Would Warren Buffett Really Acquire Kellogg?
If you have followed Warren Buffett and Berkshire Hathaway Inc. (NYSE: BRK-A) for very long, you know that Mr. Buffett loves to make acquisitions. He particularly likes the so-called “whale of a deal” in size. Now the media and trading circles seem to have it in their head that Kellogg Company (NYSE: K) could be under the eyes of watchfulness of Buffett – as an acquisition target.
What investors would want to know going in here is that, even with this $24 billion market cap falling in the “whale” category, Warren Buffett buyout deals generally do not get leaked in the media.
At $68.00, Kellogg trades at 17 times expected earnings for 2014. That is a bit expensive for a Buffett buyout, at least on the surface. On top of the $24.4 billion market cap, Kellogg has a long-term direct debt of $5.4 billion before getting into $1.7 billion in other longer-term debts.
Kellogg’s net income was $1.8 billion in 2013, but cash flows after cap-ex and dividends simply are not there.
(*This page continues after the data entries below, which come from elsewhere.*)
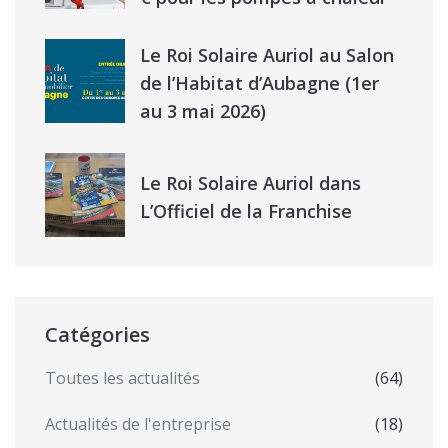
Le Roi Solaire Auriol au Salon
de l’Habitat d’Aubagne (1er
au 3 mai 2026)
Le Roi Solaire Auriol dans
L’Officiel de la Franchise
Catégories
Toutes les actualités
(64)
Actualités de l'entreprise
(18)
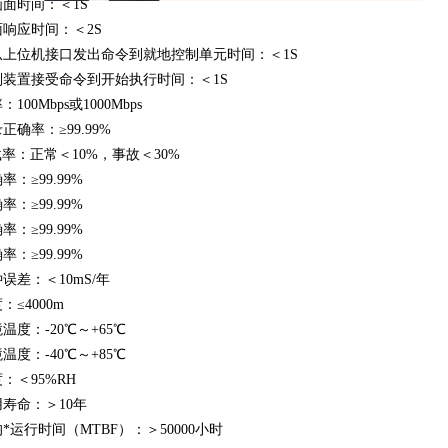
面时间：＜1S
响应时间：＜2S
从上位机接口发出命令到就地控制单元时间：＜1S
制装置接受命令到开始执行时间：＜1S
100Mbps或1000Mbps
正确率：≥99.99%
载率：正常＜10%，事故＜30%
确率：
≥99.99%
确率：
≥99.99
%
确率：
≥99.99
%
确率：
≥99.99
%
误差：＜10mS/年
：≤4000m
温度：-20℃～+65℃
温度：-40℃～+85℃
：＜95%RH
寿命：＞10年
*运行时间（MTBF）：＞50000小时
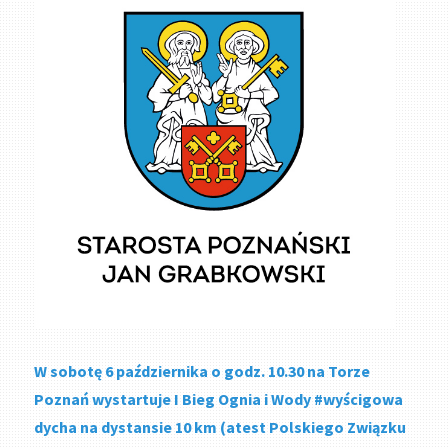
W sobotę 6 października o godz. 10.30 na Torze
Poznań wystartuje I Bieg Ognia i Wody #wyścigowa
dycha na dystansie 10 km (atest Polskiego Związku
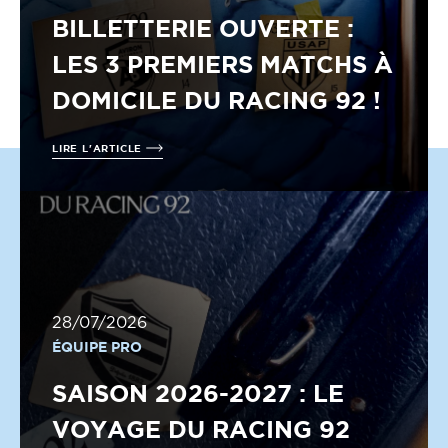
BILLETTERIE OUVERTE :
LES 3 PREMIERS MATCHS À
DOMICILE DU RACING 92 !
LIRE L'ARTICLE
28/07/2026
ÉQUIPE PRO
SAISON 2026-2027 : LE
VOYAGE DU RACING 92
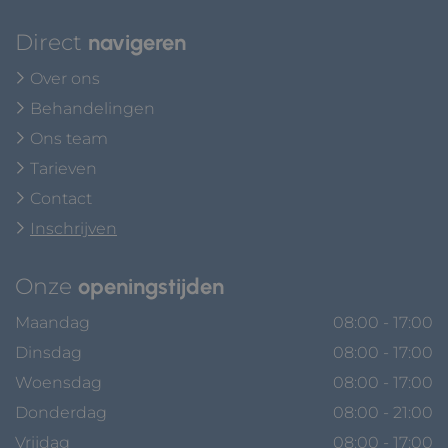
Direct
navigeren
Over ons
Behandelingen
Ons team
Tarieven
Contact
Inschrijven
Onze
openingstijden
Maandag
08:00 - 17:00
Dinsdag
08:00 - 17:00
Woensdag
08:00 - 17:00
Donderdag
08:00 - 21:00
Vrijdag
08:00 - 17:00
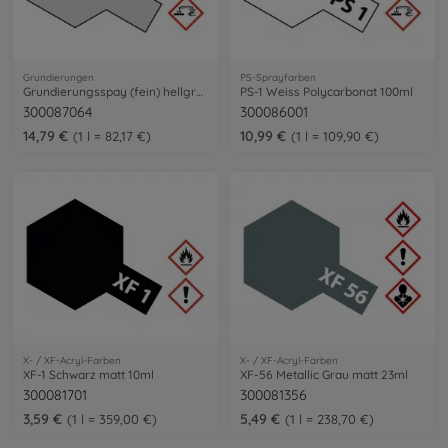
Grundierungen
PS-Sprayfarben
Grundierungsspay (fein) hellgrau 180ml
PS-1 Weiss Polycarbonat 100ml
300087064
300086001
14,79 €
10,99 €
1 l = 82,17 €
1 l = 109,90 €
X- / XF-Acryl-Farben
X- / XF-Acryl-Farben
XF-1 Schwarz matt 10ml
XF-56 Metallic Grau matt 23ml
300081701
300081356
3,59 €
5,49 €
1 l = 359,00 €
1 l = 238,70 €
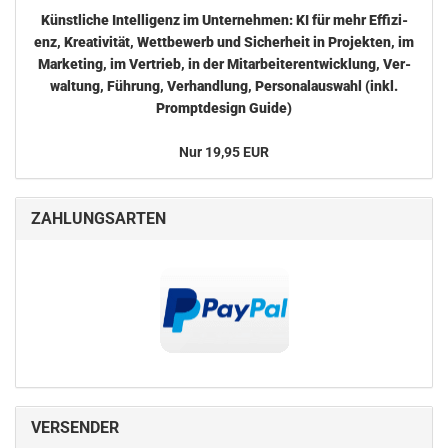
Künst­li­che In­tel­li­genz im Un­ter­neh­men: KI für mehr Ef­fi­zi­
enz, Krea­ti­vi­tät, Wett­be­werb und Si­cher­heit in Pro­jek­ten, im
Mar­ke­ting, im Ver­trieb, in der Mit­ar­bei­ter­ent­wick­lung, Ver­
wal­tung, Füh­rung, Ver­hand­lung, Per­so­nal­aus­wahl (inkl.
Prompt­de­sign Guide)
Nur 19,95 EUR
ZAHLUNGSARTEN
VERSENDER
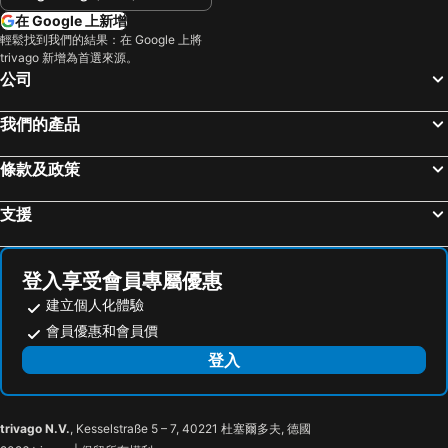
在 Google 上新增
輕鬆找到我們的結果：在 Google 上將
trivago 新增為首選來源。
公司
我們的產品
條款及政策
支援
登入享受會員專屬優惠
建立個人化體驗
會員優惠和會員價
登入
trivago N.V.
, Kesselstraße 5 – 7, 40221 杜塞爾多夫, 德國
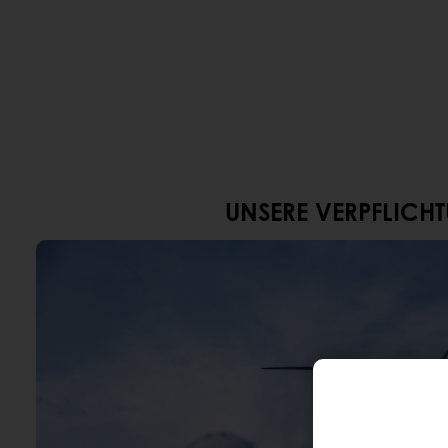
UNSERE VERPFLICH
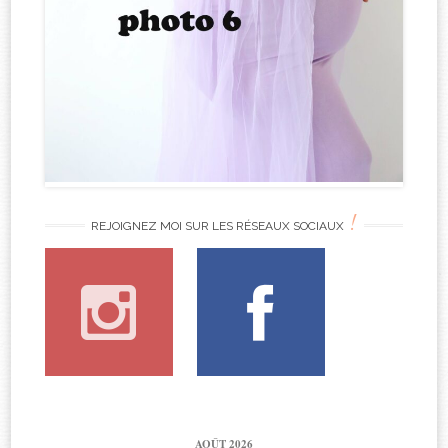
!
REJOIGNEZ MOI SUR LES RÉSEAUX SOCIAUX
AOÛT 2026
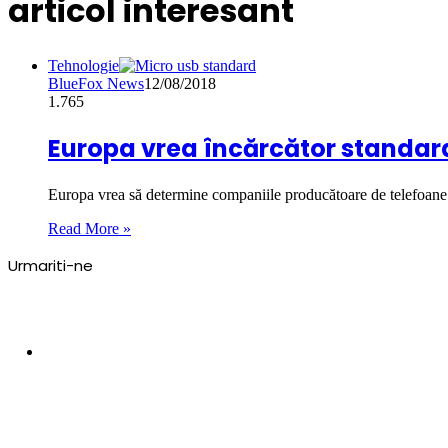
articol interesant
Tehnologie
BlueFox News
12/08/2018
1.765
Europa vrea încărcător standar
Europa vrea să determine companiile producătoare de telefoane m
Read More »
Urmariti-ne
0
Like-uri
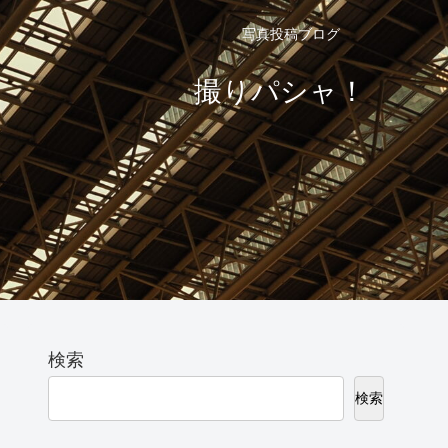
写真投稿ブログ
撮りパシャ！
検索
検索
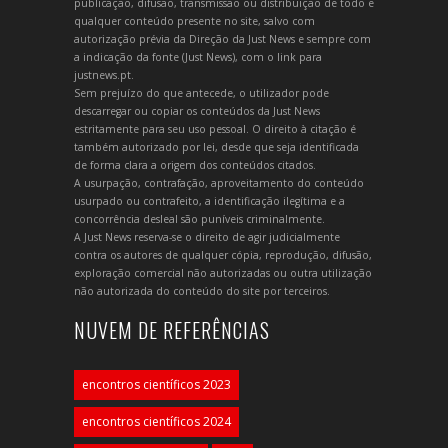
publicação, difusão, transmissão ou distribuição de todo e
qualquer conteúdo presente no site, salvo com
autorização prévia da Direção da Just News e sempre com
a indicação da fonte (Just News), com o link para
justnews.pt.
Sem prejuízo do que antecede, o utilizador pode
descarregar ou copiar os conteúdos da Just News
estritamente para seu uso pessoal. O direito à citação é
também autorizado por lei, desde que seja identificada
de forma clara a origem dos conteúdos citados.
A usurpação, contrafação, aproveitamento do conteúdo
usurpado ou contrafeito, a identificação ilegítima e a
concorrência desleal são puníveis criminalmente.
A Just News reserva-se o direito de agir judicialmente
contra os autores de qualquer cópia, reprodução, difusão,
exploração comercial não autorizadas ou outra utilização
não autorizada do conteúdo do site por terceiros.
NUVEM DE REFERÊNCIAS
encontros científicos 2023
encontros científicos 2024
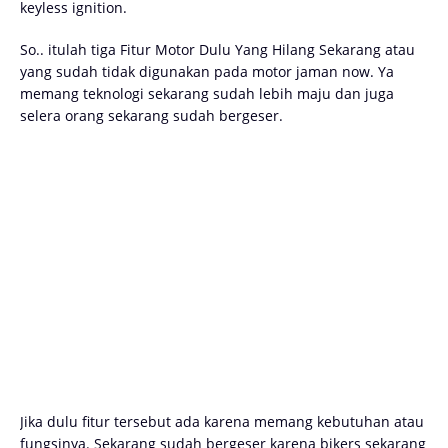
keyless ignition.
So.. itulah tiga Fitur Motor Dulu Yang Hilang Sekarang atau
yang sudah tidak digunakan pada motor jaman now. Ya
memang teknologi sekarang sudah lebih maju dan juga
selera orang sekarang sudah bergeser.
Jika dulu fitur tersebut ada karena memang kebutuhan atau
fungsinya. Sekarang sudah bergeser karena bikers sekarang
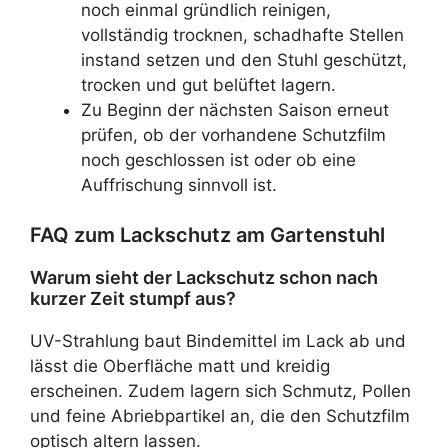
noch einmal gründlich reinigen,
vollständig trocknen, schadhafte Stellen
instand setzen und den Stuhl geschützt,
trocken und gut belüftet lagern.
Zu Beginn der nächsten Saison erneut
prüfen, ob der vorhandene Schutzfilm
noch geschlossen ist oder ob eine
Auffrischung sinnvoll ist.
FAQ zum Lackschutz am Gartenstuhl
Warum sieht der Lackschutz schon nach
kurzer Zeit stumpf aus?
UV-Strahlung baut Bindemittel im Lack ab und
lässt die Oberfläche matt und kreidig
erscheinen. Zudem lagern sich Schmutz, Pollen
und feine Abriebpartikel an, die den Schutzfilm
optisch altern lassen.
Its yield is 2.7%, but Kellogg runs with a low cash position on its books.
Perhaps the real interest is that the options trading in the May call options was around three times normal, but the reaction just doesn’t jive with any imminent buyout.
The acquisition criteria – These are companies with consistent earning power, with good returns on equity while employing little or no debt, with a management team in place. But Buffett also maintained that “the larger the company, the better” – with a desire to make an acquisition in the $5 billion to $20 billion range.
If the market really thought that Warren Buffett was going to acquire Kellogg, wouldn’t this stock be doing much better than being down by 0.6% at $68.00?
Kellogg shares did get within 1% of their all-time high on Tuesday, but then again the DJIA and S&P 500 both hit new all-time highs as well.